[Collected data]
···

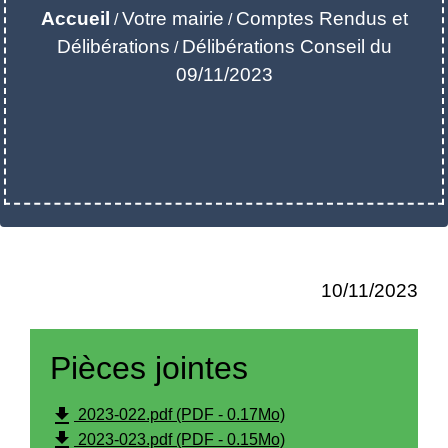
Accueil
Votre mairie
Comptes Rendus et
/
/
Délibérations
Délibérations Conseil du
/
09/11/2023
10/11/2023
Pièces jointes
file_download
2023-022.pdf (PDF - 0.17Mo)
file_download
2023-023.pdf (PDF - 0.15Mo)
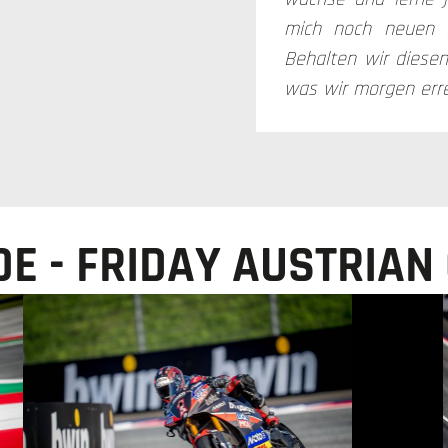
mich noch neuen K
Behalten wir diese
was wir morgen erre
E - FRIDAY AUSTRIAN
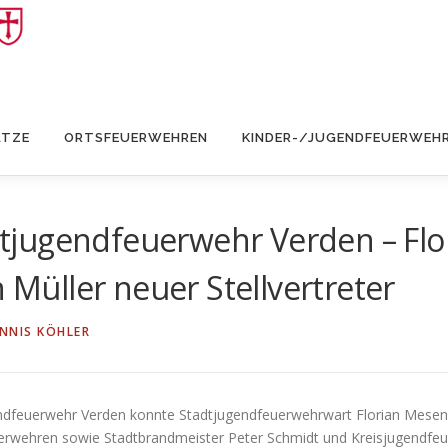
ÄTZE
ORTSFEUERWEHREN
KINDER-/JUGENDFEUERWEH
jugendfeuerwehr Verden – Flo
n Müller neuer Stellvertreter
NNIS KÖHLER
ndfeuerwehr Verden konnte Stadtjugendfeuerwehrwart Florian Mesenb
uerwehren sowie Stadtbrandmeister Peter Schmidt und Kreisjugendfe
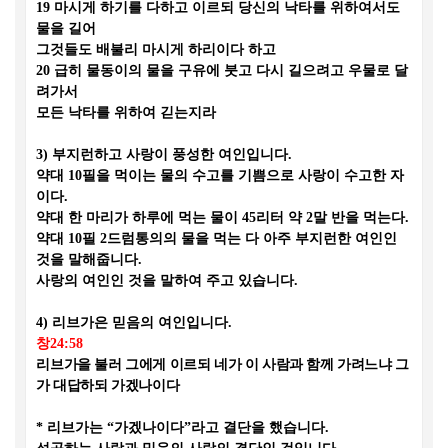
19
마시게 하기를 다하고 이르되 당신의 낙타를 위하여서도
물을 길어
그것들도 배불리 마시게 하리이다 하고
20
급히 물동이의 물을 구유에 붓고 다시 길으려고 우물로 달
려가서
모든 낙타를 위하여 긷는지라
3)
부지런하고 사랑이 풍성한 여인입니다
.
약대
10
필을 먹이는 물의 수고를 기쁨으로 사랑이 수고한 자
이다
.
약대 한 마리가 하루에 먹는 물이
45
리터 약
2
말 반을 먹는다
.
약대
10
필
2
드럼통의의 물을 먹는 다 아주 부지런한 여인인
것을 말해줍니다
.
사랑의 여인인 것을 말하여 주고 있습니다
.
4)
리브가은 믿음의 여인입니다
.
창
24:58
리
브가을 불러 그에게 이르되 네가 이 사람과 함께 가려느냐 그
가 대답하되 가겠나이다
*
리브가는
“
가겠나이다
”
라고 결단을 했습니다
.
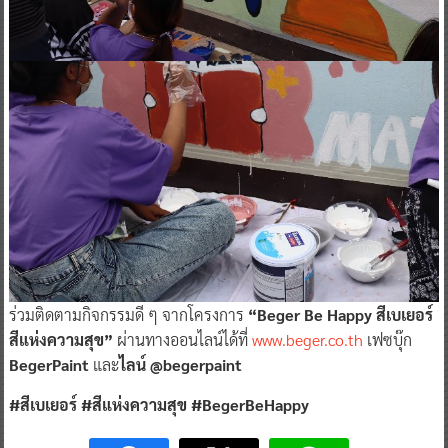
ร่วมติดตามกิจกรรมดี ๆ จากโครงการ
“Beger Be Happy สีเบเยอร์
สีแห่งความสุข”
ผ่านทางออนไลน์ได้ที่
www.beger.co.th
เฟซบุ๊ก
BegerPaint
และ
ไลน์ @begerpaint
#สีเบเยอร์ #สีแห่งความสุข #BegerBeHappy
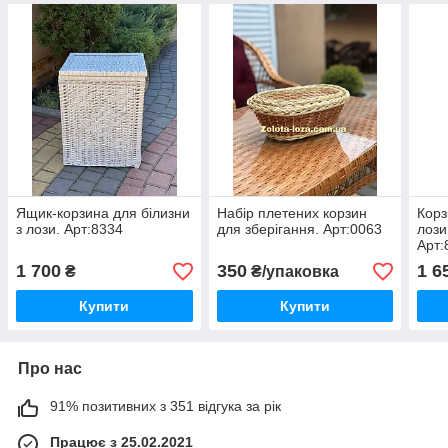
Ящик-корзина для білизни
Набір плетених корзин
Корз
з лози. Арт:8334
для зберігання. Арт:0063
лози
Арт:
1 700
350
1 6
₴
₴/упаковка
Купити
Купити
Про нас
91% позитивних з 351 відгука за рік
Працює з 25.02.2021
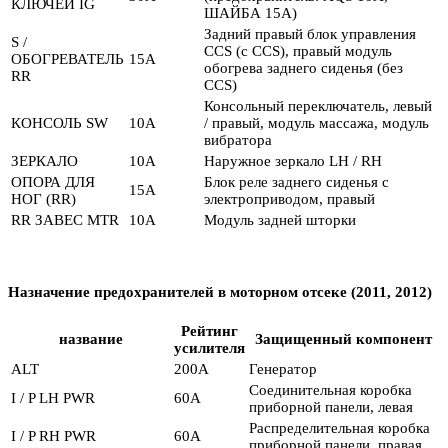
КЛЮЧЕЙ IG
ШАЙБА 15A)
Задний правый блок управления
S /
CCS (с CCS), правый модуль
ОБОГРЕВАТЕЛЬ
15А
обогрева заднего сиденья (без
RR
CCS)
Консольный переключатель, левый
КОНСОЛЬ SW
10А
/ правый, модуль массажа, модуль
вибратора
ЗЕРКАЛО
10А
Наружное зеркало LH / RH
ОПОРА ДЛЯ
Блок реле заднего сиденья с
15А
НОГ (RR)
электроприводом, правый
RR ЗАВЕС MTR
10А
Модуль задней шторки
Назначение предохранителей в моторном отсеке (2011, 2012)
Рейтинг
название
Защищенный компонент
усилителя
ALT
200А
Генератор
Соединительная коробка
I / P LH PWR
60А
приборной панели, левая
Распределительная коробка
I / P RH PWR
60А
приборной панели, правая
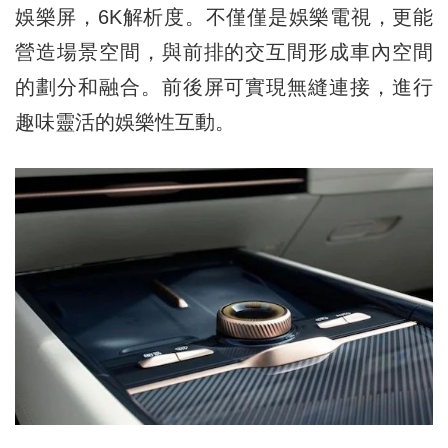
娛樂屏，6K解析度。不僅僅是娛樂電視，更能
營造場景空間，與前排的交互間形成車內空間
的劃分和融合。前後屏可實現無縫連接，進行
趣味靈活的娛樂性互動。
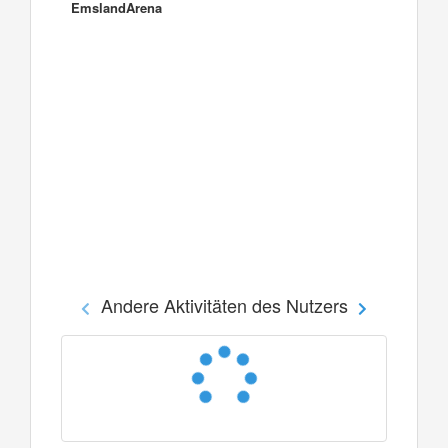
EmslandArena
Andere Aktivitäten des Nutzers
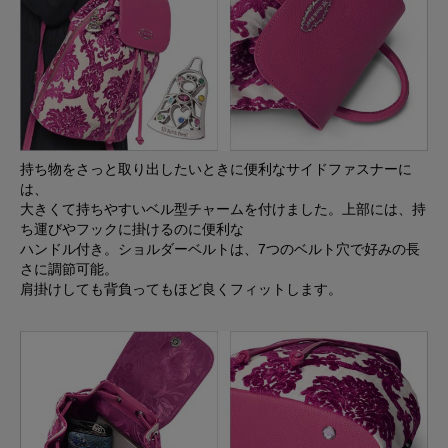
持ち物をさっと取り出したいときに便利なサイドファスナーに
は、
大きくて持ちやすいベル型チャームを付けました。上部には、持
ち運びやフックに掛けるのに便利な
ハンドル付き。ショルダーベルトは、7つのベルト穴で好みの長
さに調節可能。
肩掛けしても背負ってもほど良くフィットします。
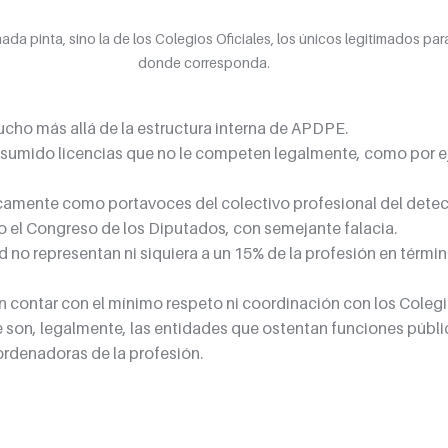
ada pinta, sino la de los Colegios Oficiales, los únicos legitimados par
donde corresponda.
cho más allá de la estructura interna de APDPE.
 asumido licencias que no le competen legalmente, como por e
camente como portavoces del colectivo profesional del detect
 el Congreso de los Diputados, con semejante falacia. 
 no representan ni siquiera a un 15% de la profesión en térmi
sin contar con el mínimo respeto ni coordinación con los Colegi
 son, legalmente, las entidades que ostentan funciones públi
ordenadoras de la profesión.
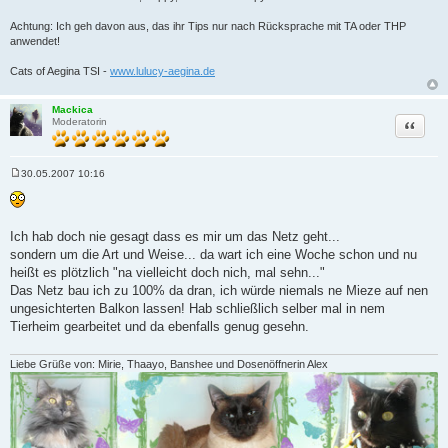
Achtung: Ich geh davon aus, das ihr Tips nur nach Rücksprache mit TA oder THP
anwendet!
Cats of Aegina TSI -
www.lulucy-aegina.de
Mackica
Zitat
Moderatorin
30.05.2007 10:16
B
e
i
t
r
Ich hab doch nie gesagt dass es mir um das Netz geht...
a
sondern um die Art und Weise... da wart ich eine Woche schon und nu
g
heißt es plötzlich "na vielleicht doch nich, mal sehn..."
Das Netz bau ich zu 100% da dran, ich würde niemals ne Mieze auf nen
ungesichterten Balkon lassen! Hab schließlich selber mal in nem
Tierheim gearbeitet und da ebenfalls genug gesehn.
Liebe Grüße von: Mirie, Thaayo, Banshee und Dosenöffnerin Alex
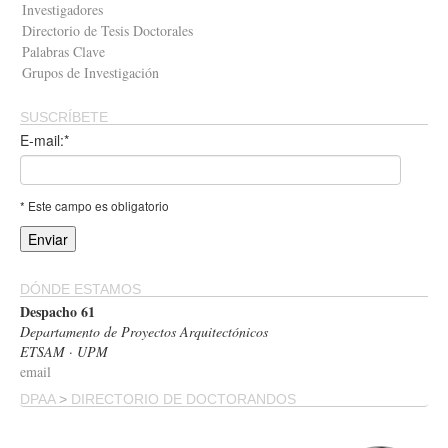
Investigadores
Directorio de Tesis Doctorales
Palabras Clave
Grupos de Investigación
SUSCRÍBETE
E-mail:*
* Este campo es obligatorio
DÓNDE ESTAMOS
Despacho 61
Departamento de Proyectos Arquitectónicos
ETSAM · UPM
email
DPAA
>
DIRECTORIO DE DOCTORANDOS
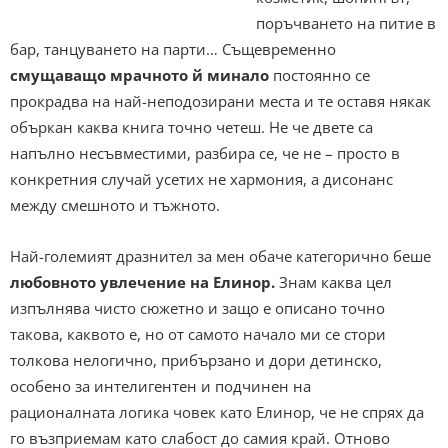
поръчването на питие в
бар, танцуването на парти… Същевременно
смущаващо
мрачното й минало
постоянно се
прокрадва на най-неподозирани места и те оставя някак
объркан каква книга точно четеш. Не че двете са
напълно несъвместими, разбира се, че не – просто в
конкретния случай усетих не хармония, а дисонанс
между смешното и тъжното.
Най-големият дразнител за мен обаче категорично беше
любовното увлечение на Елинор.
Знам каква цел
изпълнява чисто сюжетно и защо е описано точно
такова, каквото е, но от самото начало ми се стори
толкова нелогично, прибързано и дори детинско,
особено за интелигентен и подчинен на
рационалната логика човек като Елинор, че не спрях да
го възприемам като слабост до самия край. Отново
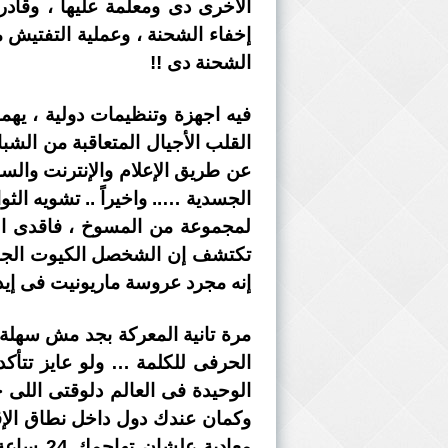
الأخرى دى ومعلمة عليها ، وقاد
إخفاء الشحنة ، وعملية التفتيش م
الشحنة دى !!
فيه اجهزة وتنظيمات دولية ، يه
عن طريق الإعلام والإنترنت والس
الجسدية ….. واخيراً .. تشويه ال
لمجموعة من المسوخ ، فاقدى الهو
تكتشف إن الشخصل الكيوت الجميل 
إنه مجرد عروسة ماريونيت فى إيد
مرة تانية المعركة بجد مش سهلة 
الحرفى للكلمة … ولو عايز تتأك
الوحيدة فى العالم دلوقتى اللى 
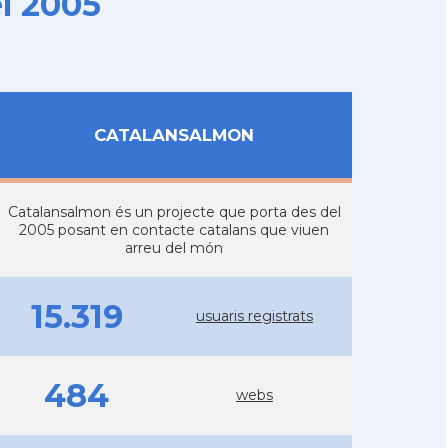
l 2005
CATALANSALMON
Catalansalmon és un projecte que porta des del
2005 posant en contacte catalans que viuen
arreu del món
15.319
usuaris registrats
484
webs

···

Work task> Reproduce the data above in full, exactly, with the images removed.

Response for this exercise>
Accueil
Votre mairie
Comptes Rendus et
/
/
Délibérations
Délibérations Conseil du
/
09/11/2023
10/11/2023
Pièces jointes
file_download
2023-022.pdf (PDF - 0.17Mo)
file_download
2023-023.pdf (PDF - 0.15Mo)
mich noch neuen K
Behalten wir diese
was wir morgen erre
E - FRIDAY AUSTRIAN
ÄTZE
ORTSFEUERWEHREN
KINDER-/JUGENDFEUERWEH
jugendfeuerwehr Verden – Flo
n Müller neuer Stellvertreter
NNIS KÖHLER
ndfeuerwehr Verden konnte Stadtjugendfeuerwehrwart Florian Mesenb
uerwehren sowie Stadtbrandmeister Peter Schmidt und Kreisjugendfe
19
마시게 하기를 다하고 이르되 당신의 낙타를 위하여서도
물을 길어
그것들도 배불리 마시게 하리이다 하고
20
급히 물동이의 물을 구유에 붓고 다시 길으려고 우물로 달
려가서
모든 낙타를 위하여 긷는지라
3)
부지런하고 사랑이 풍성한 여인입니다
.
약대
10
필을 먹이는 물의 수고를 기쁨으로 사랑이 수고한 자
이다
.
약대 한 마리가 하루에 먹는 물이
45
리터 약
2
말 반을 먹는다
.
약대
10
필
2
드럼통의의 물을 먹는 다 아주 부지런한 여인인
것을 말해줍니다
.
사랑의 여인인 것을 말하여 주고 있습니다
.
4)
리브가은 믿음의 여인입니다
.
창
24:58
리
브가을 불러 그에게 이르되 네가 이 사람과 함께 가려느냐 그
가 대답하되 가겠나이다
*
리브가는
“
가겠나이다
”
라고 결단을 했습니다
.
ร่วมติดตามกิจกรรมดี ๆ จากโครงการ
“Beger Be Happy สีเบเยอร์
สีแห่งความสุข”
ผ่านทางออนไลน์ได้ที่
www.beger.co.th
เฟซบุ๊ก
BegerPaint
และ
ไลน์ @begerpaint
#สีเบเยอร์ #สีแห่งความสุข #BegerBeHappy
Ящик-корзина для білизни
Набір плетених корзин
Корз
з лози. Арт:8334
для зберігання. Арт:0063
лози
Арт:
1 700
350
1 6
₴
₴/упаковка
Купити
Купити
Про нас
91% позитивних з 351 відгука за рік
Працює з 25.02.2021
КЛЮЧЕЙ IG
ШАЙБА 15A)
Задний правый блок управления
S /
CCS (с CCS), правый модуль
ОБОГРЕВАТЕЛЬ
15А
обогрева заднего сиденья (без
RR
CCS)
Консольный переключатель, левый
КОНСОЛЬ SW
10А
/ правый, модуль массажа, модуль
вибратора
ЗЕРКАЛО
10А
Наружное зеркало LH / RH
ОПОРА ДЛЯ
Блок реле заднего сиденья с
15А
НОГ (RR)
электроприводом, правый
RR ЗАВЕС MTR
10А
Модуль задней шторки
Назначение предохранителей в моторном отсеке (2011, 2012)
Рейтинг
название
Защищенный компонент
усилителя
ALT
200А
Генератор
Соединительная коробка
I / P LH PWR
60А
приборной панели, левая
Распределительная коробка
I / P RH PWR
60А
приборной панели, правая
娛樂屏，6K解析度。不僅僅是娛樂電視，更能
營造場景空間，與前排的交互間形成車內空間
的劃分和融合。前後屏可實現無縫連接，進行
趣味靈活的娛樂性互動。
EmslandArena
Andere Aktivitäten des Nutzers
持ち物をさっと取り出したいときに便利なサイドファスナーに
は、
大きくて持ちやすいベル型チャームを付けました。上部には、持
ち運びやフックに掛けるのに便利な
ハンドル付き。ショルダーベルトは、7つのベルト穴で好みの長
さに調節可能。
肩掛けしても背負ってもほど良くフィットします。
ada pinta, sino la de los Colegios Oficiales, los únicos legitimados par
donde corresponda.
cho más allá de la estructura interna de APDPE.
 asumido licencias que no le competen legalmente, como por e
camente como portavoces del colectivo profesional del detect
 el Congreso de los Diputados, con semejante falacia. 
 no representan ni siquiera a un 15% de la profesión en térmi
sin contar con el mínimo respeto ni coordinación con los Colegi
 son, legalmente, las entidades que ostentan funciones públi
ordenadoras de la profesión.
Achtung: Ich geh davon aus, das ihr Tips nur nach Rücksprache mit TA oder THP
anwendet!
Cats of Aegina TSI -
www.lulucy-aegina.de
Mackica
Zitat
Moderatorin
30.05.2007 10:16
B
e
i
t
r
Ich hab doch nie gesagt dass es mir um das Netz geht...
a
sondern um die Art und Weise... da wart ich eine Woche schon und nu
g
heißt es plötzlich "na vielleicht doch nich, mal sehn..."
Das Netz bau ich zu 100% da dran, ich würde niemals ne Mieze auf nen
ungesichterten Balkon lassen! Hab schließlich selber mal in nem
Tierheim gearbeitet und da ebenfalls genug gesehn.
Liebe Grüße von: Mirie, Thaayo, Banshee und Dosenöffnerin Alex
Investigadores
Directorio de Tesis Doctorales
Palabras Clave
Grupos de Investigación
SUSCRÍBETE
E-mail:*
* Este campo es obligatorio
DÓNDE ESTAMOS
Despacho 61
Departamento de Proyectos Arquitectónicos
ETSAM · UPM
email
DPAA
>
DIRECTORIO DE DOCTORANDOS
поръчването на питие в
бар, танцуването на парти… Същевременно
смущаващо
мрачното й минало
постоянно се
прокрадва на най-неподозирани места и те оставя някак
объркан каква книга точно четеш. Не че двете са
напълно несъвместими, разбира се, че не – просто в
конкретния случай усетих не хармония, а дисонанс
между смешното и тъжното.
Най-големият дразнител за мен обаче категорично беше
любовното увлечение на Елинор.
Знам каква цел
изпълнява чисто сюжетно и защо е описано точно
такова, каквото е, но от самото начало ми се стори
толкова нелогично, прибързано и дори детинско,
особено за интелигентен и подчинен на
рационалната логика човек като Елинор, че не спрях да
го възприемам като слабост до самия край. Отново
الأخرى دى ومعلمة عليها ، وقاد
إخفاء الشحنة ، وعملية التفتيش م
الشحنة دى !!
فيه اجهزة وتنظيمات دولية ، يه
عن طريق الإعلام والإنترنت والس
الجسدية ….. واخيراً .. تشويه ال
لمجموعة من المسوخ ، فاقدى الهو
تكتشف إن الشخصل الكيوت الجميل 
إنه مجرد عروسة ماريونيت فى إيد
مرة تانية المعركة بجد مش سهلة 
الحرفى للكلمة … ولو عايز تتأك
الوحيدة فى العالم دلوقتى اللى 
l 2005
CATALANSALMON
Catalansalmon és un projecte que porta des del
2005 posant en contacte catalans que viuen
arreu del món
15.319
usuaris registrats
484
webs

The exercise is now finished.